# Fish love the weenies



## TheCream (Mar 19, 2009)

And apparently in all colors. The traditional green weenie was my choice of flies last week, my girlfriend demande...asked for pink weenies. I warned her that I had no guarantees the pink weenie would catch fish, but she wanted to try it so I obliged. She managed 4 bluegills on the pink weenie on her first ever fly fishing outing. Casting was clearly her biggest problem area, this being the second time she has ever tried to cast a fly rod. I gave her my 5wt and I used the 3wt. I caught a bunch of gills, a few stray small crappies, a tiny bass, and some redears. The redears were very feisty and strong.


----------



## fishmerf (Mar 28, 2008)

When all else fails, I tie on a weenie! Great pictures. Those fish are gorgeous. No video?


----------



## wabi (Jun 14, 2008)

This spring I tied my first green weenies and they are quickly becoming my go-to fly for bluegill.

Yesterday evening I tried a new white "gurgler" I tied on a #10 - 2x long hook and took a couple BIG bluegills, though. Then I switched to a McGinty (I had put them in the wrong box when I tied them and forgot about them until I put the gurglers in the box) and that was the fly I finished the evening with.
A nice sized bluegill almost every cast, plus a lm bass & a crappie.


----------



## TheCream (Mar 19, 2009)

wabi said:


> This spring I tied my first green weenies and they are quickly becoming my go-to fly for bluegill.
> 
> Yesterday evening I tried a new white "gurgler" I tied on a #10 - 2x long hook and took a couple BIG bluegills, though. Then I switched to a McGinty (I had put them in the wrong box when I tied them and forgot about them until I put the gurglers in the box) and that was the fly I finished the evening with.
> A nice sized bluegill almost every cast, plus a lm bass & a crappie.
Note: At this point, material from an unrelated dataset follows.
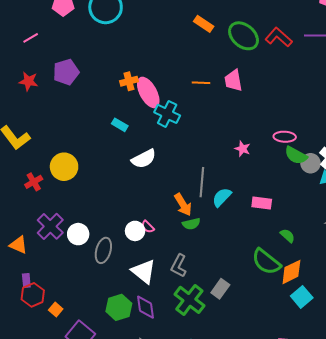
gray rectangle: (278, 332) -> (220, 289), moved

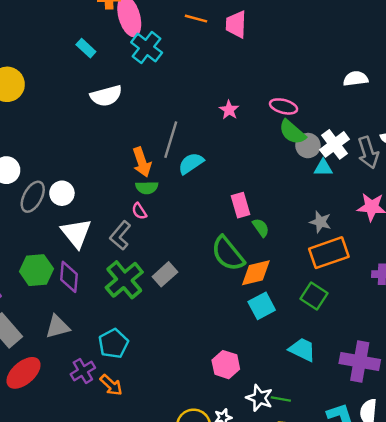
pink rectangle: (262, 203) -> (240, 205), moved, turned 54
pink semicircle: (148, 227) -> (139, 211), moved
white circle: (135, 231) -> (62, 193), moved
My best gill fly so far this year has been a super simple foam spider tied similar to a Gurgler. I am making them small, tied on a #14 nymph hook. It's basically black foam tied over the back, Gurgler style, with chartreuse chenille under body and a set of long white rubber legs on each side. They are quick to tie, fairly durable, and the bluegills tear them up. I also tie a McGinty variation using ice dub (yellow and black) for the body, the McGinty is a great bluegill pattern.


----------



## fishinnick (Feb 19, 2011)

The green weenie is one of my go-to flies for both panfish and trout when they're not hitting anything else. They're easy to tie and catch a lot of fish. I tie some of them with beadheads too. 

Nice redears


----------